■ Task details:
What is needed is an exact copy of the records below, minus any pictures.

[Data to examine — start]

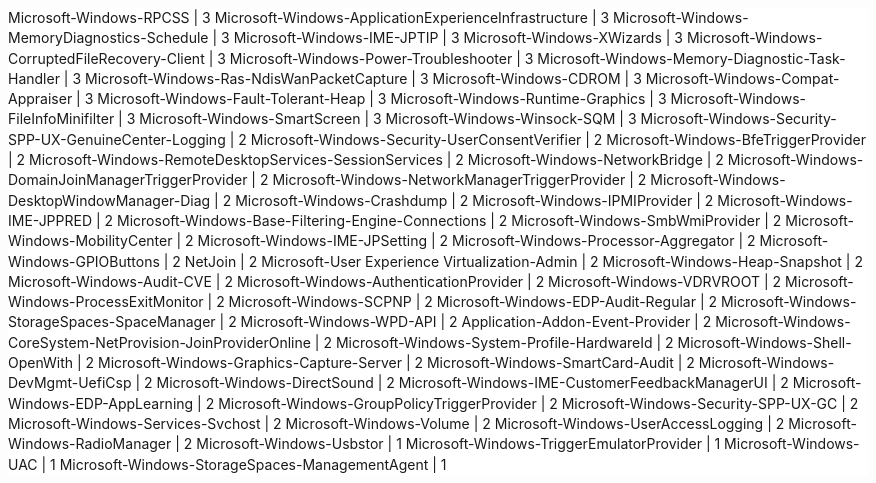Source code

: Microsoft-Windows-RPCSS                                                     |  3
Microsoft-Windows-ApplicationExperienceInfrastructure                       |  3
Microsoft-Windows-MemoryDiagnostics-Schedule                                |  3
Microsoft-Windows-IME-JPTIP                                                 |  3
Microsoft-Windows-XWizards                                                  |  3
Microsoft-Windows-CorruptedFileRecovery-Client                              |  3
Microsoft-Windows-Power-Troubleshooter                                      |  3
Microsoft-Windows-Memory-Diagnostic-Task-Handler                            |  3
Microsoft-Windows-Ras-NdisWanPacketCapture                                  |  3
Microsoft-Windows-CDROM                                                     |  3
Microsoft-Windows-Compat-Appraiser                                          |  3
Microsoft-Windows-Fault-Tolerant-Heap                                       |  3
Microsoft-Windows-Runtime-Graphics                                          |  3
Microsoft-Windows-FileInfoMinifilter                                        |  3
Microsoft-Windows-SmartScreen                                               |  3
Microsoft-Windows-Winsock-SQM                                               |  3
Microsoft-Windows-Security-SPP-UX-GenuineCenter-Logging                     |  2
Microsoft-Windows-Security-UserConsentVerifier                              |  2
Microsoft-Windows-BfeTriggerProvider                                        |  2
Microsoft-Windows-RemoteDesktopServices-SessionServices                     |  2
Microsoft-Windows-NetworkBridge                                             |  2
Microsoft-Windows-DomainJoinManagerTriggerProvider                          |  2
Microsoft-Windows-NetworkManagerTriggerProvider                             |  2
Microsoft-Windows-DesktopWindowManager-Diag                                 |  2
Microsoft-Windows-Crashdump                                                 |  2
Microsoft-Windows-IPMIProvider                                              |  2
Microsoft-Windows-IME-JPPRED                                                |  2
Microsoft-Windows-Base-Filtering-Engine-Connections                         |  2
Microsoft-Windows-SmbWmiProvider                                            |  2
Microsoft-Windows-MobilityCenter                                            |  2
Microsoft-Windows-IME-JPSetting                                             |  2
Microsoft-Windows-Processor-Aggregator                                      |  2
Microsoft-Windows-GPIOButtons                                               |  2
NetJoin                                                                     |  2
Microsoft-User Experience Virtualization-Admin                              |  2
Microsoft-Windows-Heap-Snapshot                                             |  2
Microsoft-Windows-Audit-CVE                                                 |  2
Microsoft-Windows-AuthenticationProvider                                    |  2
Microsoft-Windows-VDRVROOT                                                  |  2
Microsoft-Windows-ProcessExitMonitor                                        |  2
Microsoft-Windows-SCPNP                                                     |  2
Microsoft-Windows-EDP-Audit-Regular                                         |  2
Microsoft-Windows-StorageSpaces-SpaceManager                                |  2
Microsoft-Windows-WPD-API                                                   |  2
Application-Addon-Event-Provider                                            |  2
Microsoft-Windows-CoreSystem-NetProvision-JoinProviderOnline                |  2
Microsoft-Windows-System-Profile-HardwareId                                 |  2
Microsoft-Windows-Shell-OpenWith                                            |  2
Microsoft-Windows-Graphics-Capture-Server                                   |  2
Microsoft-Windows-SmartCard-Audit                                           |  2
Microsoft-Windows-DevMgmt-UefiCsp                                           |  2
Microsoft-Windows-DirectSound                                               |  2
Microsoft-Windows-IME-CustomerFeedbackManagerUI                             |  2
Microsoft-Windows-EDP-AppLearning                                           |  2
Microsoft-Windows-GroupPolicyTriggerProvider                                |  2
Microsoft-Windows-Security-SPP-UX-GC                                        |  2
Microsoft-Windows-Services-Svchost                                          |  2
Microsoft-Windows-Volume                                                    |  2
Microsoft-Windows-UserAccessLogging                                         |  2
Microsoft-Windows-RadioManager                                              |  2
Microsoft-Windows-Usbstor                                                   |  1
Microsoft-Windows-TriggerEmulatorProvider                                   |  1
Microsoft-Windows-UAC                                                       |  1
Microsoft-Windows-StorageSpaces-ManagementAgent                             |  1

[Data to examine — finish]

■ Reply to the task:
Source code

: Microsoft-Windows-RPCSS                                                     |  3
Microsoft-Windows-ApplicationExperienceInfrastructure                       |  3
Microsoft-Windows-MemoryDiagnostics-Schedule                                |  3
Microsoft-Windows-IME-JPTIP                                                 |  3
Microsoft-Windows-XWizards                                                  |  3
Microsoft-Windows-CorruptedFileRecovery-Client                              |  3
Microsoft-Windows-Power-Troubleshooter                                      |  3
Microsoft-Windows-Memory-Diagnostic-Task-Handler                            |  3
Microsoft-Windows-Ras-NdisWanPacketCapture                                  |  3
Microsoft-Windows-CDROM                                                     |  3
Microsoft-Windows-Compat-Appraiser                                          |  3
Microsoft-Windows-Fault-Tolerant-Heap                                       |  3
Microsoft-Windows-Runtime-Graphics                                          |  3
Microsoft-Windows-FileInfoMinifilter                                        |  3
Microsoft-Windows-SmartScreen                                               |  3
Microsoft-Windows-Winsock-SQM                                               |  3
Microsoft-Windows-Security-SPP-UX-GenuineCenter-Logging                     |  2
Microsoft-Windows-Security-UserConsentVerifier                              |  2
Microsoft-Windows-BfeTriggerProvider                                        |  2
Microsoft-Windows-RemoteDesktopServices-SessionServices                     |  2
Microsoft-Windows-NetworkBridge                                             |  2
Microsoft-Windows-DomainJoinManagerTriggerProvider                          |  2
Microsoft-Windows-NetworkManagerTriggerProvider                             |  2
Microsoft-Windows-DesktopWindowManager-Diag                                 |  2
Microsoft-Windows-Crashdump                                                 |  2
Microsoft-Windows-IPMIProvider                                              |  2
Microsoft-Windows-IME-JPPRED                                                |  2
Microsoft-Windows-Base-Filtering-Engine-Connections                         |  2
Microsoft-Windows-SmbWmiProvider                                            |  2
Microsoft-Windows-MobilityCenter                                            |  2
Microsoft-Windows-IME-JPSetting                                             |  2
Microsoft-Windows-Processor-Aggregator                                      |  2
Microsoft-Windows-GPIOButtons                                               |  2
NetJoin                                                                     |  2
Microsoft-User Experience Virtualization-Admin                              |  2
Microsoft-Windows-Heap-Snapshot                                             |  2
Microsoft-Windows-Audit-CVE                                                 |  2
Microsoft-Windows-AuthenticationProvider                                    |  2
Microsoft-Windows-VDRVROOT                                                  |  2
Microsoft-Windows-ProcessExitMonitor                                        |  2
Microsoft-Windows-SCPNP                                                     |  2
Microsoft-Windows-EDP-Audit-Regular                                         |  2
Microsoft-Windows-StorageSpaces-SpaceManager                                |  2
Microsoft-Windows-WPD-API                                                   |  2
Application-Addon-Event-Provider                                            |  2
Microsoft-Windows-CoreSystem-NetProvision-JoinProviderOnline                |  2
Microsoft-Windows-System-Profile-HardwareId                                 |  2
Microsoft-Windows-Shell-OpenWith                                            |  2
Microsoft-Windows-Graphics-Capture-Server                                   |  2
Microsoft-Windows-SmartCard-Audit                                           |  2
Microsoft-Windows-DevMgmt-UefiCsp                                           |  2
Microsoft-Windows-DirectSound                                               |  2
Microsoft-Windows-IME-CustomerFeedbackManagerUI                             |  2
Microsoft-Windows-EDP-AppLearning                                           |  2
Microsoft-Windows-GroupPolicyTriggerProvider                                |  2
Microsoft-Windows-Security-SPP-UX-GC                                        |  2
Microsoft-Windows-Services-Svchost                                          |  2
Microsoft-Windows-Volume                                                    |  2
Microsoft-Windows-UserAccessLogging                                         |  2
Microsoft-Windows-RadioManager                                              |  2
Microsoft-Windows-Usbstor                                                   |  1
Microsoft-Windows-TriggerEmulatorProvider                                   |  1
Microsoft-Windows-UAC                                                       |  1
Microsoft-Windows-StorageSpaces-ManagementAgent                             |  1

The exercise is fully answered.